The algorithm is straightforward: We first determine the number of bins by computing the maximum of the topological distances on any atom. The standard Tcl join command is needed here since the value of a atom property retrieved via an emsemble is a list of all atom values, and these values are, as explained, lists of the vector elements themselves. The join command flattens this nested representation into one big list suitable for use with the max command. Next, a bin array is initialized to zero values, and then a loop over all toplogical distances is performed where the appropriate bin counter is incremented for every value seen.

After the binning is complete, a table object is created and configured. Here, we do not walk the extra mile to define custom properties for the distances and counts but simply define plain data columns of type integer and a suitable column name. The final loop block fills the data cells of the table.

So what can be done with this table? Tables are quite useful objects for export to other software. The toolkit supports a rather extensive collection of table formats for input and output. One of them is the native KNIME format. KNIME is a powerful general-purpose dataflow enviroment with a nice set of visualization tools. Exporting the table for KNIME in its native format is a single line of code:

table write $th adjmatstat.table

Without an explicit format specification, the output format is identified via the file name suffix. This table can be read with the standard KNIME table reader and that one directly connected to the standard barchart renderer:

KNIME Barchart

But using KNIME is not the only option. The toolkit can output various graph formats from table data for the ExtJS JavaScript toolkit. Generating a simple Web page with a bar chart is simple:

prop set T_EXTJS_VISUALIZATION datatype file
prop setparam T_EXTJS_VISUALIZATION xcolumn Distance ycolumn Count style barchart htmlpage 1 \ extjspath http://85.214.192.197/edit filename bargraph.html
table get $th T_EXTJS_VISUALIZATION

Property T_EXTJS_VISUALIZATION has the specical capability that it can be configured to use either the property datatype blob or file. Its default blob is an in-memory data area, which is useful when constructing more complex Web pages, or direclty writing to sockets or standard output channels, since it does use the file system. In our example, we change it to file to obtain a disk file instead. Alternatively, it would of course also be possible to write the blob data to a file with a few additional lines of Tcl script code.

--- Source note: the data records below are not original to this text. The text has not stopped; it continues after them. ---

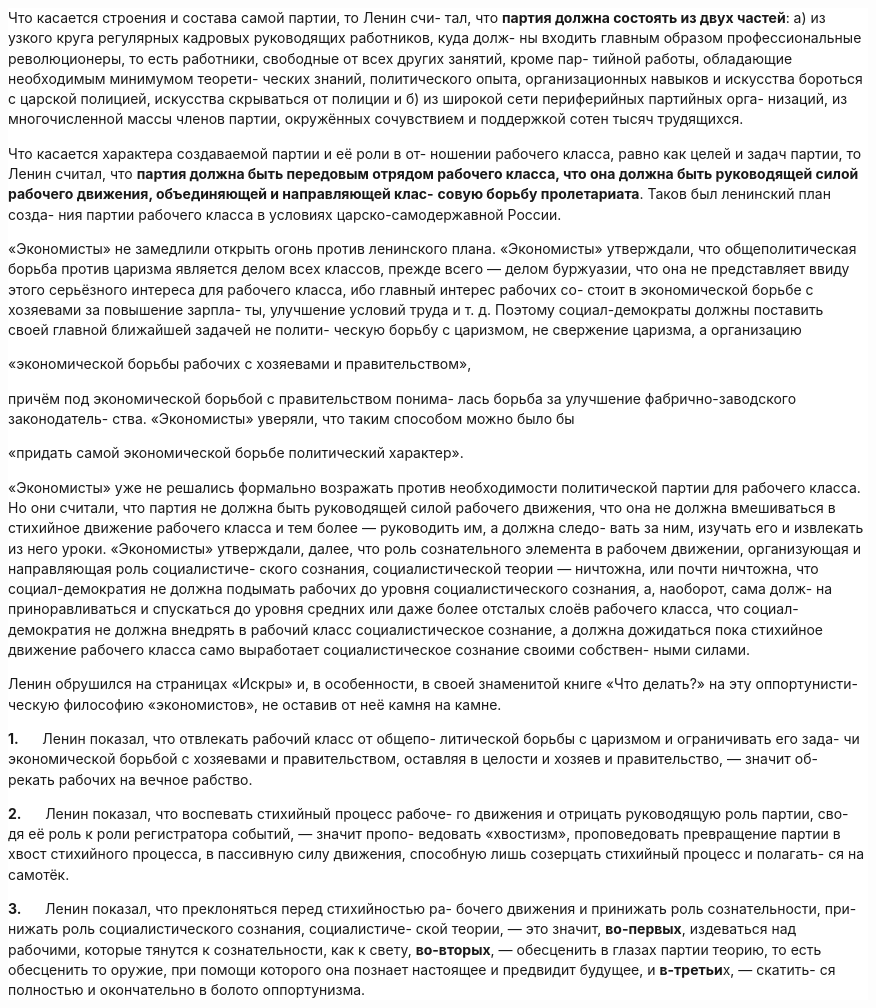 Что касается строения и состава самой партии, то Ленин счи- тал, что **партия должна состоять из двух частей**: а) из узкого круга регулярных кадровых руководящих работников, куда долж- ны входить главным образом профессиональные революционеры, то есть работники, свободные от всех других занятий, кроме пар- тийной работы, обладающие необходимым минимумом теорети- ческих знаний, политического опыта, организационных навыков и искусства бороться с царской полицией, искусства скрываться от полиции и б) из широкой сети периферийных партийных орга- низаций, из многочисленной массы членов партии, окружённых сочувствием и поддержкой сотен тысяч трудящихся.

Что касается характера создаваемой партии и её роли в от- ношении рабочего класса, равно как целей и задач партии, то Ленин считал, что **партия должна быть передовым отрядом рабочего класса, что она должна быть руководящей силой** **рабочего движения, объединяющей и направляющей клас-** **совую борьбу пролетариата**. Таков был ленинский план созда- ния партии рабочего класса в условиях царско-самодержавной России.

«Экономисты» не замедлили открыть огонь против ленинского плана. «Экономисты» утверждали, что общеполитическая борьба против царизма является делом всех классов, прежде всего — делом буржуазии, что она не представляет ввиду этого серьёзного интереса для рабочего класса, ибо главный интерес рабочих со- стоит в экономической борьбе с хозяевами за повышение зарпла- ты, улучшение условий труда и т. д. Поэтому социал-демократы должны поставить своей главной ближайшей задачей не полити- ческую борьбу с царизмом, не свержение царизма, а организацию

«экономической борьбы рабочих с хозяевами и правительством»,

  

причём под экономической борьбой с правительством понима- лась борьба за улучшение фабрично-заводского законодатель- ства. «Экономисты» уверяли, что таким способом можно было бы

«придать самой экономической борьбе политический характер».

«Экономисты» уже не решались формально возражать против необходимости политической партии для рабочего класса. Но они считали, что партия не должна быть руководящей силой рабочего движения, что она не должна вмешиваться в стихийное движение рабочего класса и тем более — руководить им, а должна следо- вать за ним, изучать его и извлекать из него уроки. «Экономисты» утверждали, далее, что роль сознательного элемента в рабочем движении, организующая и направляющая роль социалистиче- ского сознания, социалистической теории — ничтожна, или почти ничтожна, что социал-демократия не должна подымать рабочих до уровня социалистического сознания, а, наоборот, сама долж- на приноравливаться и спускаться до уровня средних или даже более отсталых слоёв рабочего класса, что социал-демократия не должна внедрять в рабочий класс социалистическое сознание, а должна дожидаться пока стихийное движение рабочего класса само выработает социалистическое сознание своими собствен- ными силами.

Ленин обрушился на страницах «Искры» и, в особенности, в своей знаменитой книге «Что делать?» на эту оппортунисти- ческую философию «экономистов», не оставив от неё камня на камне.

**1.**      Ленин показал, что отвлекать рабочий класс от общепо- литической борьбы с царизмом и ограничивать его зада- чи экономической борьбой с хозяевами и правительством, оставляя в целости и хозяев и правительство, — значит об- рекать рабочих на вечное рабство.

**2.**      Ленин показал, что воспевать стихийный процесс рабоче- го движения и отрицать руководящую роль партии, сво- дя её роль к роли регистратора событий, — значит пропо- ведовать «хвостизм», проповедовать превращение партии в хвост стихийного процесса, в пассивную силу движения, способную лишь созерцать стихийный процесс и полагать- ся на самотёк.

  

**3.**      Ленин показал, что преклоняться перед стихийностью ра- бочего движения и принижать роль сознательности, при- нижать роль социалистического сознания, социалистиче- ской теории, — это значит, **во-первых**, издеваться над рабочими, которые тянутся к сознательности, как к свету, **во-вторых**, — обесценить в глазах партии теорию, то есть обесценить то оружие, при помощи которого она познает настоящее и предвидит будущее, и **в-третьи**х, — скатить- ся полностью и окончательно в болото оппортунизма.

A few of the ExtJS visualization parameters are adjusted in the next statement. Their meaning should be obvious. with a few exeptions. For the sake of portability, the ÉxtJS installation we are referencing here is that of the Xemistry Web Sketcher. Setting the htmlpage boolean parameter instructs the computation function to output a simple but complete Web page. By default, only the JavaScript code for the actual graph is returned, which is intended to be used as a component in more complex page designs.

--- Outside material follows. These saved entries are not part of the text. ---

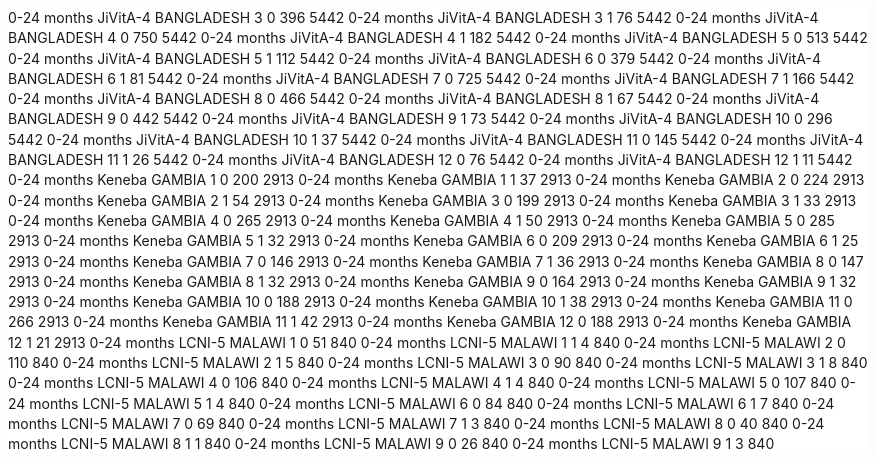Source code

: 0-24 months   JiVitA-4         BANGLADESH                     3              0      396    5442
0-24 months   JiVitA-4         BANGLADESH                     3              1       76    5442
0-24 months   JiVitA-4         BANGLADESH                     4              0      750    5442
0-24 months   JiVitA-4         BANGLADESH                     4              1      182    5442
0-24 months   JiVitA-4         BANGLADESH                     5              0      513    5442
0-24 months   JiVitA-4         BANGLADESH                     5              1      112    5442
0-24 months   JiVitA-4         BANGLADESH                     6              0      379    5442
0-24 months   JiVitA-4         BANGLADESH                     6              1       81    5442
0-24 months   JiVitA-4         BANGLADESH                     7              0      725    5442
0-24 months   JiVitA-4         BANGLADESH                     7              1      166    5442
0-24 months   JiVitA-4         BANGLADESH                     8              0      466    5442
0-24 months   JiVitA-4         BANGLADESH                     8              1       67    5442
0-24 months   JiVitA-4         BANGLADESH                     9              0      442    5442
0-24 months   JiVitA-4         BANGLADESH                     9              1       73    5442
0-24 months   JiVitA-4         BANGLADESH                     10             0      296    5442
0-24 months   JiVitA-4         BANGLADESH                     10             1       37    5442
0-24 months   JiVitA-4         BANGLADESH                     11             0      145    5442
0-24 months   JiVitA-4         BANGLADESH                     11             1       26    5442
0-24 months   JiVitA-4         BANGLADESH                     12             0       76    5442
0-24 months   JiVitA-4         BANGLADESH                     12             1       11    5442
0-24 months   Keneba           GAMBIA                         1              0      200    2913
0-24 months   Keneba           GAMBIA                         1              1       37    2913
0-24 months   Keneba           GAMBIA                         2              0      224    2913
0-24 months   Keneba           GAMBIA                         2              1       54    2913
0-24 months   Keneba           GAMBIA                         3              0      199    2913
0-24 months   Keneba           GAMBIA                         3              1       33    2913
0-24 months   Keneba           GAMBIA                         4              0      265    2913
0-24 months   Keneba           GAMBIA                         4              1       50    2913
0-24 months   Keneba           GAMBIA                         5              0      285    2913
0-24 months   Keneba           GAMBIA                         5              1       32    2913
0-24 months   Keneba           GAMBIA                         6              0      209    2913
0-24 months   Keneba           GAMBIA                         6              1       25    2913
0-24 months   Keneba           GAMBIA                         7              0      146    2913
0-24 months   Keneba           GAMBIA                         7              1       36    2913
0-24 months   Keneba           GAMBIA                         8              0      147    2913
0-24 months   Keneba           GAMBIA                         8              1       32    2913
0-24 months   Keneba           GAMBIA                         9              0      164    2913
0-24 months   Keneba           GAMBIA                         9              1       32    2913
0-24 months   Keneba           GAMBIA                         10             0      188    2913
0-24 months   Keneba           GAMBIA                         10             1       38    2913
0-24 months   Keneba           GAMBIA                         11             0      266    2913
0-24 months   Keneba           GAMBIA                         11             1       42    2913
0-24 months   Keneba           GAMBIA                         12             0      188    2913
0-24 months   Keneba           GAMBIA                         12             1       21    2913
0-24 months   LCNI-5           MALAWI                         1              0       51     840
0-24 months   LCNI-5           MALAWI                         1              1        4     840
0-24 months   LCNI-5           MALAWI                         2              0      110     840
0-24 months   LCNI-5           MALAWI                         2              1        5     840
0-24 months   LCNI-5           MALAWI                         3              0       90     840
0-24 months   LCNI-5           MALAWI                         3              1        8     840
0-24 months   LCNI-5           MALAWI                         4              0      106     840
0-24 months   LCNI-5           MALAWI                         4              1        4     840
0-24 months   LCNI-5           MALAWI                         5              0      107     840
0-24 months   LCNI-5           MALAWI                         5              1        4     840
0-24 months   LCNI-5           MALAWI                         6              0       84     840
0-24 months   LCNI-5           MALAWI                         6              1        7     840
0-24 months   LCNI-5           MALAWI                         7              0       69     840
0-24 months   LCNI-5           MALAWI                         7              1        3     840
0-24 months   LCNI-5           MALAWI                         8              0       40     840
0-24 months   LCNI-5           MALAWI                         8              1        1     840
0-24 months   LCNI-5           MALAWI                         9              0       26     840
0-24 months   LCNI-5           MALAWI                         9              1        3     840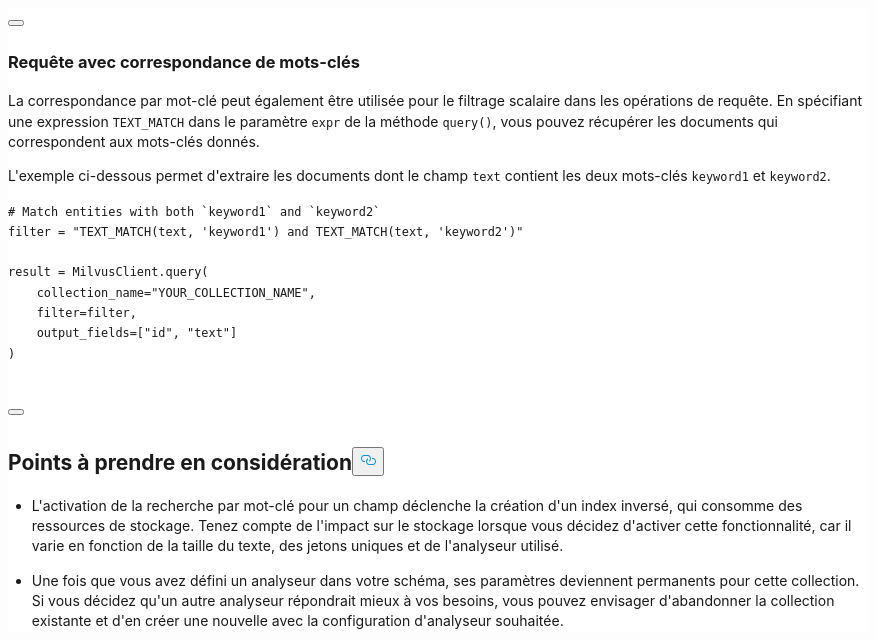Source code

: <button class="copy-code-btn"></button></code></pre>
<h3 id="Query-with-keyword-match​" class="common-anchor-header">Requête avec correspondance de mots-clés</h3><p>La correspondance par mot-clé peut également être utilisée pour le filtrage scalaire dans les opérations de requête. En spécifiant une expression <code translate="no">TEXT_MATCH</code> dans le paramètre <code translate="no">expr</code> de la méthode <code translate="no">query()</code>, vous pouvez récupérer les documents qui correspondent aux mots-clés donnés.</p>
<p>L'exemple ci-dessous permet d'extraire les documents dont le champ <code translate="no">text</code> contient les deux mots-clés <code translate="no">keyword1</code> et <code translate="no">keyword2</code>.</p>
<pre><code translate="no" class="language-python"><span class="hljs-comment"># Match entities with both `keyword1` and `keyword2`​</span>
<span class="hljs-built_in">filter</span> = <span class="hljs-string">&quot;TEXT_MATCH(text, &#x27;keyword1&#x27;) and TEXT_MATCH(text, &#x27;keyword2&#x27;)&quot;</span>​
​
result = MilvusClient.query(​
    collection_name=<span class="hljs-string">&quot;YOUR_COLLECTION_NAME&quot;</span>,​
    <span class="hljs-built_in">filter</span>=<span class="hljs-built_in">filter</span>, ​
    output_fields=[<span class="hljs-string">&quot;id&quot;</span>, <span class="hljs-string">&quot;text&quot;</span>]​
)​

<button class="copy-code-btn"></button></code></pre>
<h2 id="Considerations" class="common-anchor-header">Points à prendre en considération<button data-href="#Considerations" class="anchor-icon" translate="no">
      <svg translate="no"
        aria-hidden="true"
        focusable="false"
        height="20"
        version="1.1"
        viewBox="0 0 16 16"
        width="16"
      >
        <path
          fill="#0092E4"
          fill-rule="evenodd"
          d="M4 9h1v1H4c-1.5 0-3-1.69-3-3.5S2.55 3 4 3h4c1.45 0 3 1.69 3 3.5 0 1.41-.91 2.72-2 3.25V8.59c.58-.45 1-1.27 1-2.09C10 5.22 8.98 4 8 4H4c-.98 0-2 1.22-2 2.5S3 9 4 9zm9-3h-1v1h1c1 0 2 1.22 2 2.5S13.98 12 13 12H9c-.98 0-2-1.22-2-2.5 0-.83.42-1.64 1-2.09V6.25c-1.09.53-2 1.84-2 3.25C6 11.31 7.55 13 9 13h4c1.45 0 3-1.69 3-3.5S14.5 6 13 6z"
        ></path>
      </svg>
    </button></h2><ul>
<li><p>L'activation de la recherche par mot-clé pour un champ déclenche la création d'un index inversé, qui consomme des ressources de stockage. Tenez compte de l'impact sur le stockage lorsque vous décidez d'activer cette fonctionnalité, car il varie en fonction de la taille du texte, des jetons uniques et de l'analyseur utilisé.</p></li>
<li><p>Une fois que vous avez défini un analyseur dans votre schéma, ses paramètres deviennent permanents pour cette collection. Si vous décidez qu'un autre analyseur répondrait mieux à vos besoins, vous pouvez envisager d'abandonner la collection existante et d'en créer une nouvelle avec la configuration d'analyseur souhaitée.</p></li>
</ul>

The final table get command then returns the specified file name, and, as a side effect, writes the file. It looks like this in a Web browser:

ExtJS Barchart

This tutorial requires toolkit version 3.411 or later to fully reproduce the examples. Earlier versions miss the integer matrix property datatype support and the ExtJS graph generator table property. The explained general toolkit principles are however applicable to all reasonably recent toolkit versions.